Según investigaciones preliminares, el covid-19 parece moderadamente infeccioso, similar al SARS, y se transmite por el contacto con las manos y la saliva, al toser. Los científicos han estimado que cada persona infectada podría propagarlo entre 1.5 y 3.5 personas, sin eficaces medidas de contención.

La propagación del coronavirus covid-19 se ha convertido en uno de los temas de la agenda macroeconómica internacional. Analistas calculan un impacto negativo de esta enfermedad al crecimiento comercial y están estimando un recorte de 0,5 puntos porcentuales de crecimiento interanual en este trimestre. Esto podría significar, según expertos, una pérdida de casi medio trillón de dólares americanos en la actividad económica.
Aunque las industrias en China están siendo afectadas, la automovilística, en general, es uno de los centros más vulnerables de los países desarrollados al posible contagio de esta enfermedad, debido a la reducción en la producción que, entre otras, provoca a las cadenas de suministros que proveen los insumos a la industria.

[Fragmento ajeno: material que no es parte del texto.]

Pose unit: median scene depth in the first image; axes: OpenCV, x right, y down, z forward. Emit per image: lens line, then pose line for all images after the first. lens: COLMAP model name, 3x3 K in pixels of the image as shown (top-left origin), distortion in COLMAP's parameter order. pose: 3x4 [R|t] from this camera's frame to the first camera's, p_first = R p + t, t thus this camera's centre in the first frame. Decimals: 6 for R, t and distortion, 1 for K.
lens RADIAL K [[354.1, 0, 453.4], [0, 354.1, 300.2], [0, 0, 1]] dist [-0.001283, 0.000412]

De lo mencionado anteriormente existen principalmente dos razones: una, los fabricantes de automóviles advierten un impacto casi inmediato a las fábricas de Europa y Asia, que ya se están viendo obligadas a reducir la producción por falta de piezas de fabricación en China. El sector de la fabricación de automóviles sigue siendo un sector fundamental en las mayores economías industriales. Es en momentos como este cuando se pone de relieve cómo afecta la globalización de la producción y, por consiguiente, los interdependientes, que son las economías de los países alrededor del mundo.

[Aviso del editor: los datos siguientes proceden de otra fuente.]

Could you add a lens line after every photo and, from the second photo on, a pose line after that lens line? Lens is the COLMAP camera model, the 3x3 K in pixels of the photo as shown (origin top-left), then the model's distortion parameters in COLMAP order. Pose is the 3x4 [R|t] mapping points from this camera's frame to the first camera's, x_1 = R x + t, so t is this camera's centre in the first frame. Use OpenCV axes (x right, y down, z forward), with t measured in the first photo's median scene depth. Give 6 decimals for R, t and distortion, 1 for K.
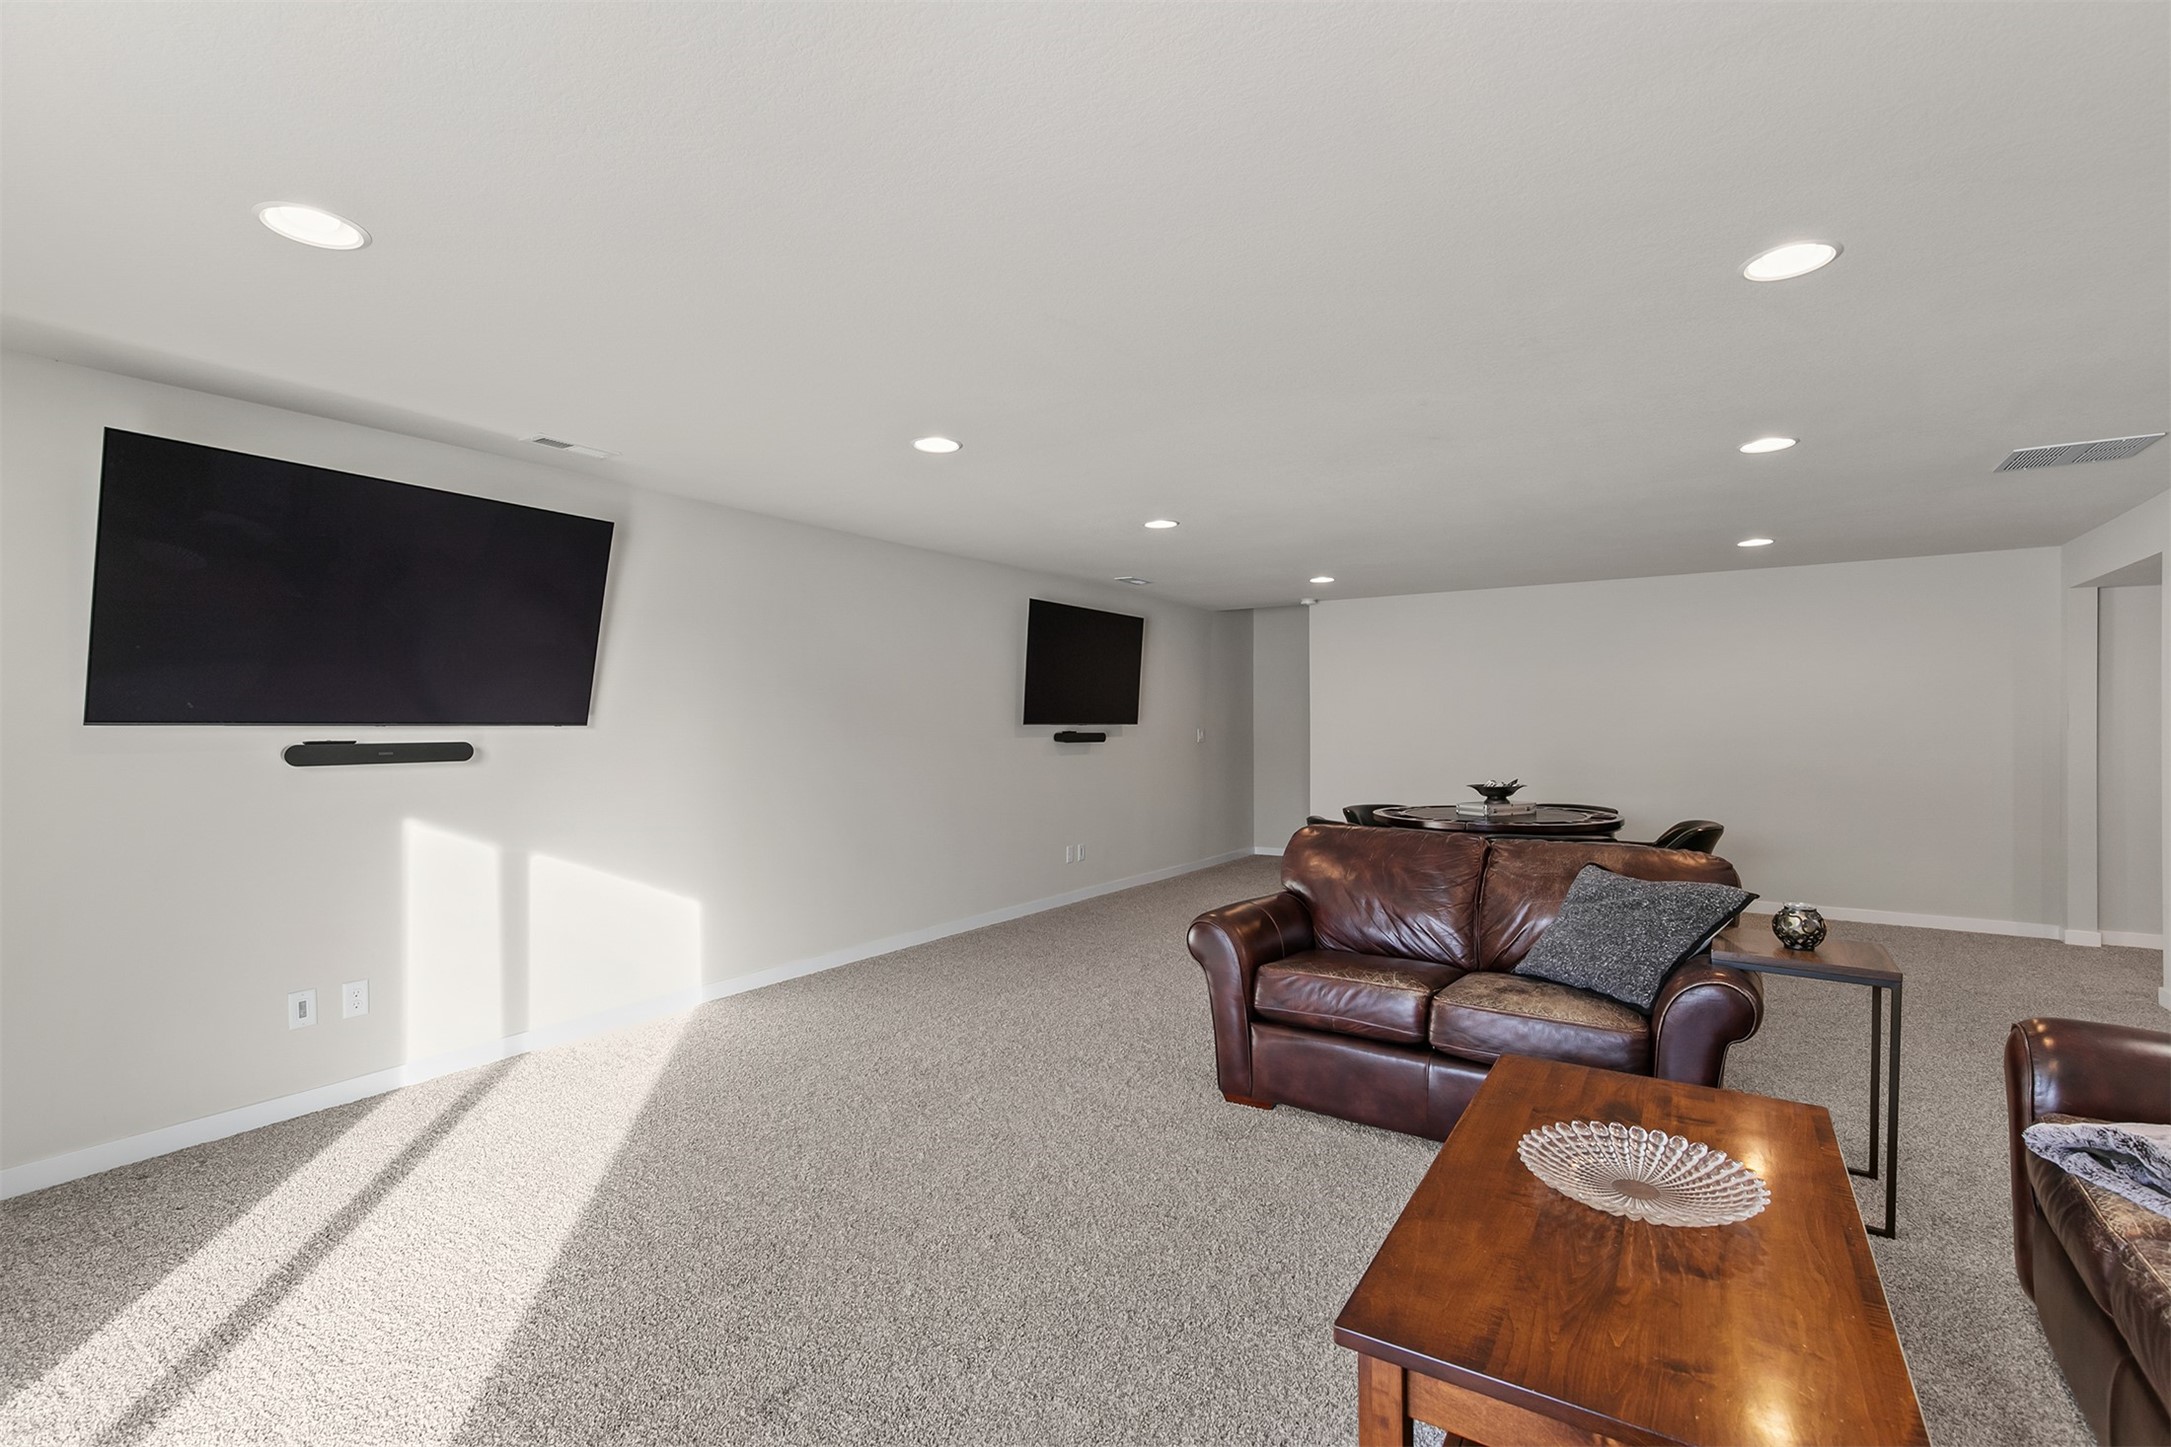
lens RADIAL K [[979.0, 0, 1076.1], [0, 979.0, 729.2], [0, 0, 1]] dist [0.015766, -0.002075]
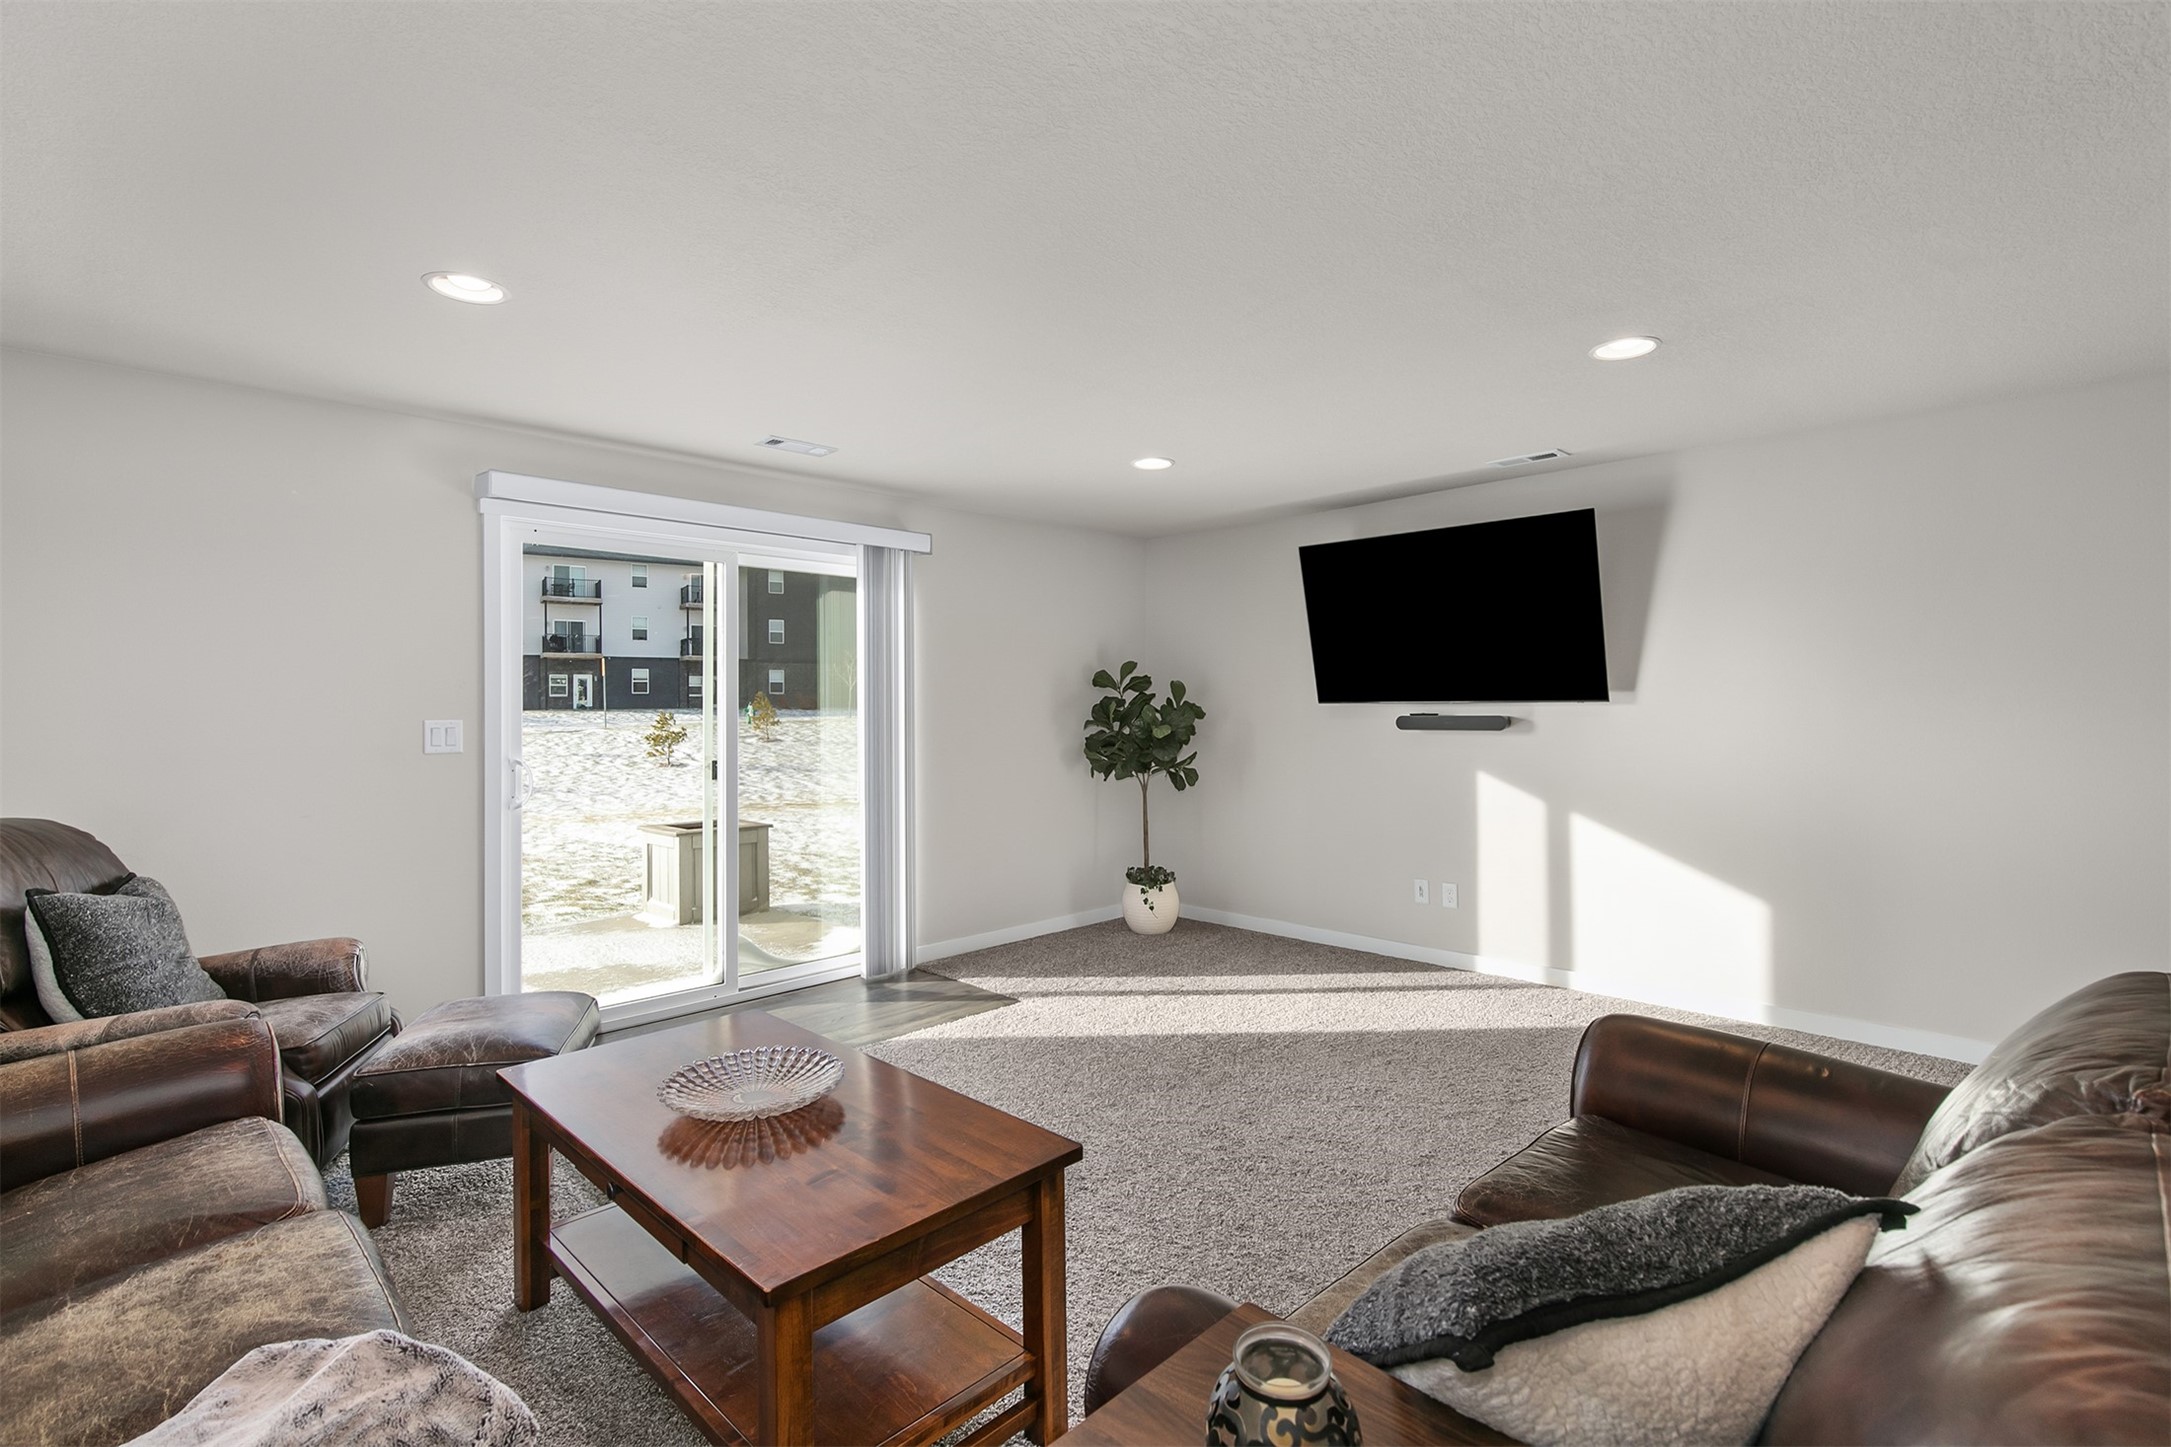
lens RADIAL K [[979.0, 0, 1077.2], [0, 979.0, 711.6], [0, 0, 1]] dist [0.015766, -0.002075]
pose [[-0.196251, 0.003136, -0.980549, 0.775362], [-0.002166, 0.999991, 0.003632, 0.004925], [0.980551, 0.002837, -0.196242, 0.768691]]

Dos, la industria automovilística se enfrenta a la crisis de suministro inducida por el virus, después de haber sufrido una serie de golpes, como lo fue el llamado Dieselgate, que creó un incierto futuro para los motores de combustión interna, además de las fricciones comerciales librada entre Estados Unidos y China. Todo ello ha contribuido a la recesión industrial en Europa y América, y el coronavirus solo puede empeorar la situación.

La escasez de piezas de automóviles ya ha obligado a Hyundai a cerrar plantas en Corea del Sur y ha hecho que Fiat Chrysler haga planes de contingencia para evitar el mismo resultado en una de sus plantas en Europa. Adicionalmente amenaza también a otras industrias, entre ellas de alta tecnología como la empresa Qualcomm, el mayor fabricante mundial de chips para teléfonos inteligentes, que advirtió de que el virus estaba causando una incertidumbre en torno a la demanda de teléfonos inteligentes y los suministros necesarios para producirlos.

Finalmente, lo cierto es que vivimos en un mundo interconectado con muchas incertidumbres, por lo que se deben fortalecer las políticas que fomenten una mayor resistencia a las perturbaciones de este tipo de brotes. El énfasis en el futuro debería estar en la prevención para reaccionar muy rápidamente en caso de que se produzca otro brote de esta naturaleza. Todo dependerá de qué tan preparado esté el mundo y qué tan rápido pueda contener las situaciones de este tipo, que pudieran surgir con más frecuencia en el futuro.